Posted on the 23 December 2021 by Saraluck

RCA graduate Mimi Zou has designed a camera that follows your eye movement to take pictures of exactly what you see – and it can even identify your friends by their unique iris signature. This eye-tracking camera by Royal College of Art graduate Mimi Zou is controlled by blinking and squinting The Iris camera uses biometric technology to identify people by looking at their unique iris signatures. If the user’s iris is recognised, the camera will automatically load their preferred settings – including aperture, ISO and screen display. As the user looks through the lens, they can zoom in and out by narrowing or widening their eyelids. To take the photo, they simply hold their gaze and double blink.

Once the photo is taken, biometric technology also recognises the subject’s iris and offers to tag them. Photographers and their friends have to register their biometric information to access these features, but they can also opt out of being tagged in photos. The camera works for both stills and moving images, and it can upload files instantly through a Wi-Fi connection or store them on an SD card inside until a connection is reached.

Mimi Zou told the media that what she is expected to do it the following months is to polish this concept product and find sponsors to manufacture this camera together. Someone suggests starting a kickstarter campaign (www.kickstarter.com is the world’s largest funding platform for creative projects.) to obtain funds for commercial manufacturing.

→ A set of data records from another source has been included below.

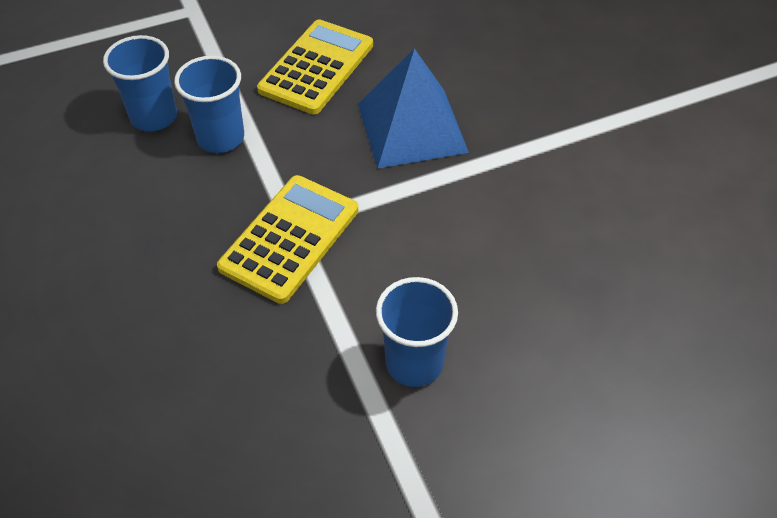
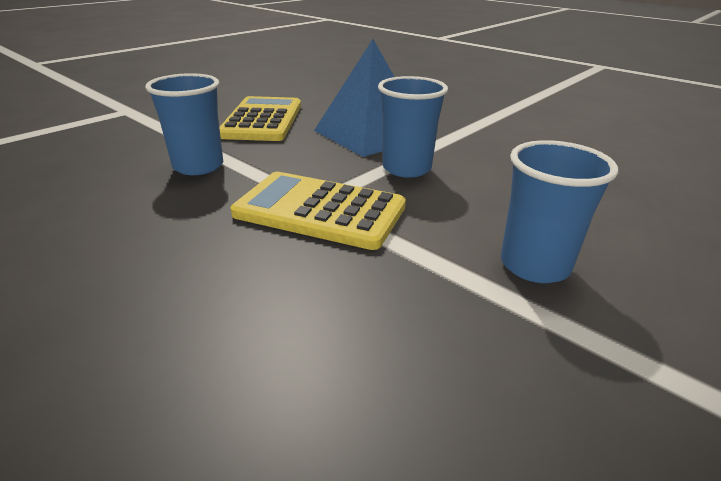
camera: 25 degrees left, 20 degrees down
(154, 117) = (117, 166): blue cup -> blue cup (406, 168)
(289, 238) = (319, 211): yellow calculator -> yellow calculator turned 75 degrees counterclockwise

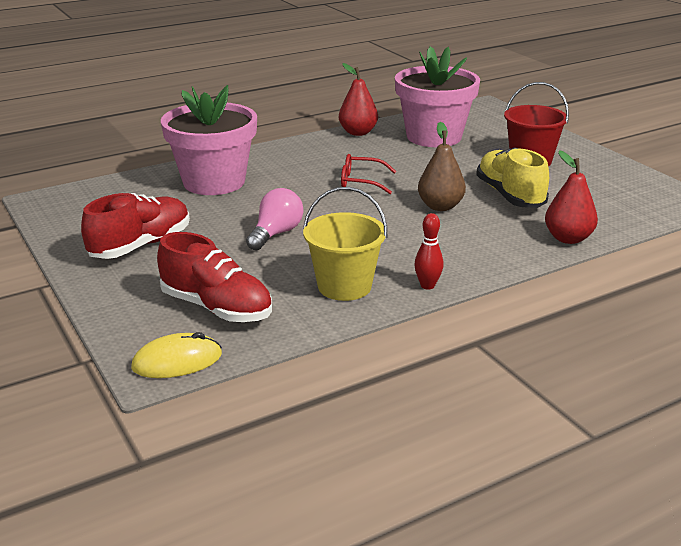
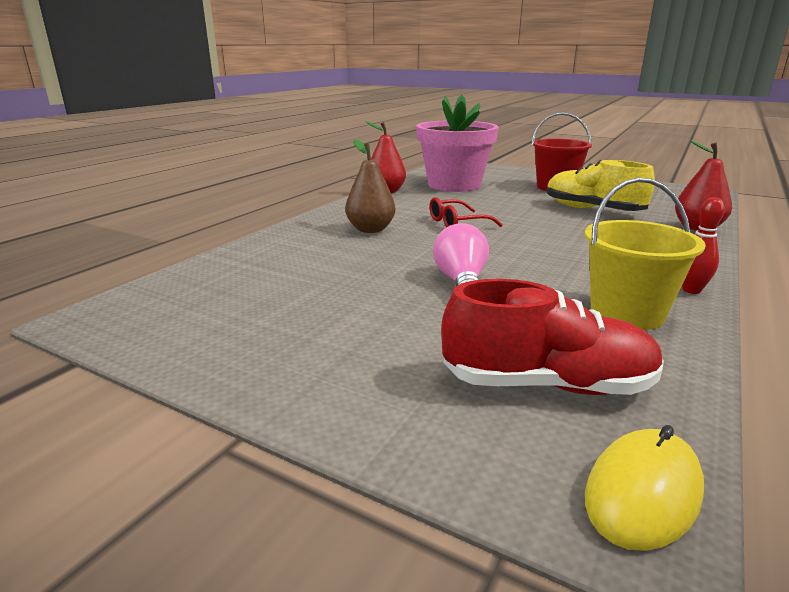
camera: 30 degrees left, 5 degrees down
(141, 245) = (320, 336): red shoe -> none
(214, 182) = (309, 251): pink flower pot -> none
(440, 206) = (559, 227): brown pear -> brown pear (370, 230)

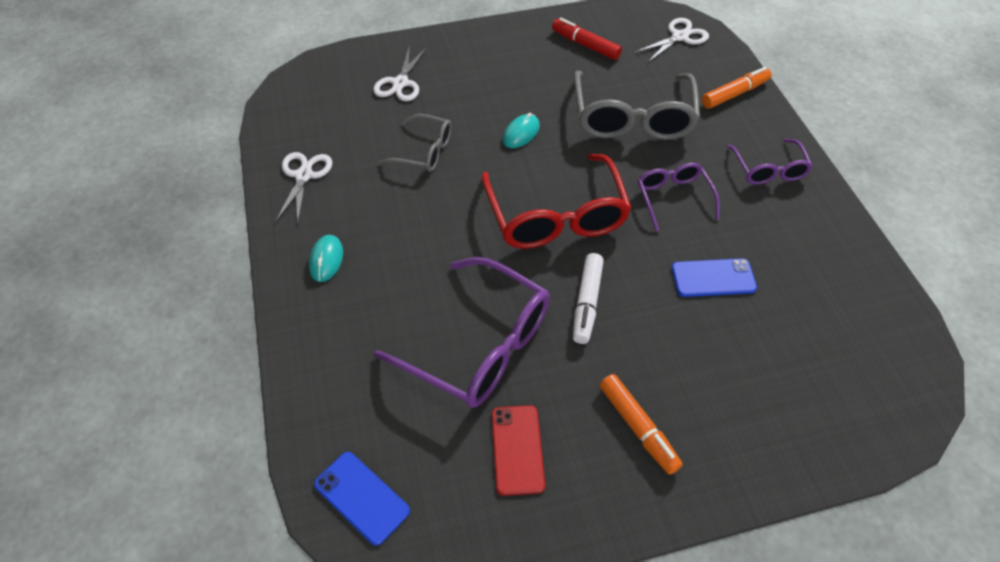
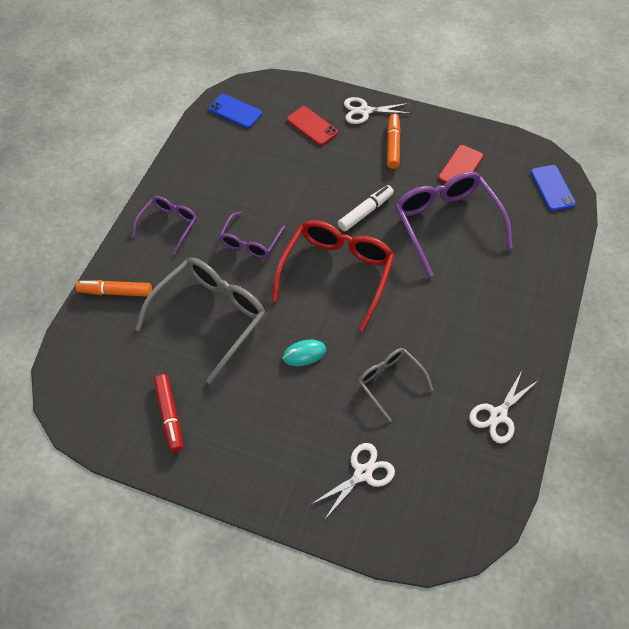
camera: 145 degrees left, 5 degrees up
(326, 260) = (512, 330): turquoise mouse -> none
(680, 37) = (85, 373): white scissors -> white scissors (364, 111)
(713, 278) = (281, 185): blue phone -> blue phone (235, 111)
(769, 388) = (312, 126): none -> red phone

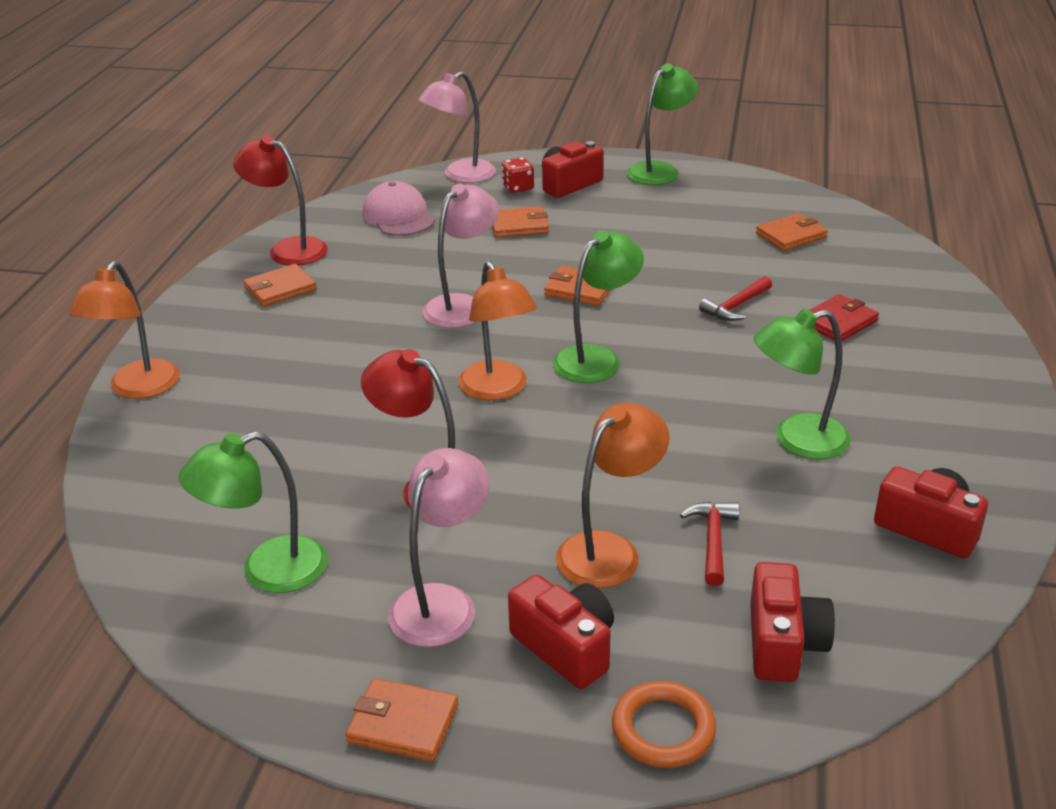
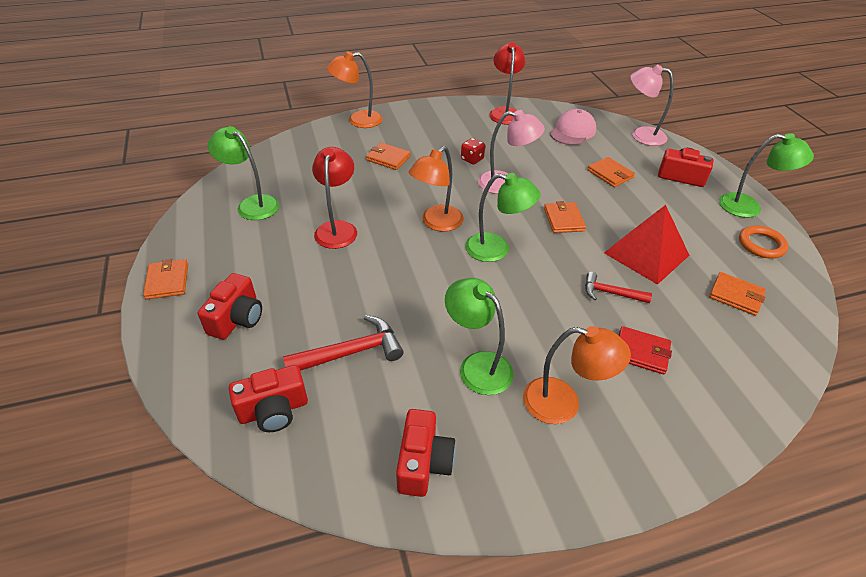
camera: 60 degrees right, 10 degrees up
(280, 289) = (467, 124): orange wallet -> orange wallet (388, 158)
(442, 602) = (253, 264): pink lamp -> none
(518, 188) = (653, 159): red dice -> red dice (472, 159)
(609, 550) = (321, 311): orange lamp -> orange lamp (563, 403)
(663, 729) = (188, 375): orange ring -> orange ring (761, 245)
(687, 259) = (646, 254): none -> red pyramid
(713, 541) = (351, 352): red hammer -> red hammer, size x1.57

Actually, IRIS camera is not the only new-conception camera. 2012 April 4th, Google announced to start Project Glass program. Project Glass is a research and development program by Google to develop an augmented reality head-mounted display (HMD). The intended purpose of Project Glass products would be the hands free displaying of information currently available to most smartphone users and allowing for interaction with the Internet via natural language voice commands, in a manner which has been compared to the iPhone feature Siri. The operating system software used in the glasses will be Google’s Android.

Project Glass is part of the Google X Lab at the company, which has worked on other futuristic technologies, such as a self-driving car. The project was announced on Google+ by Babak Parviz, an electrical engineer who has also worked on putting displays into contact lenses; Steve Lee, a project manager and “geolocation specialist”; and Sebastian Thrun, who developed Udacity as well as worked on the self-driving car project.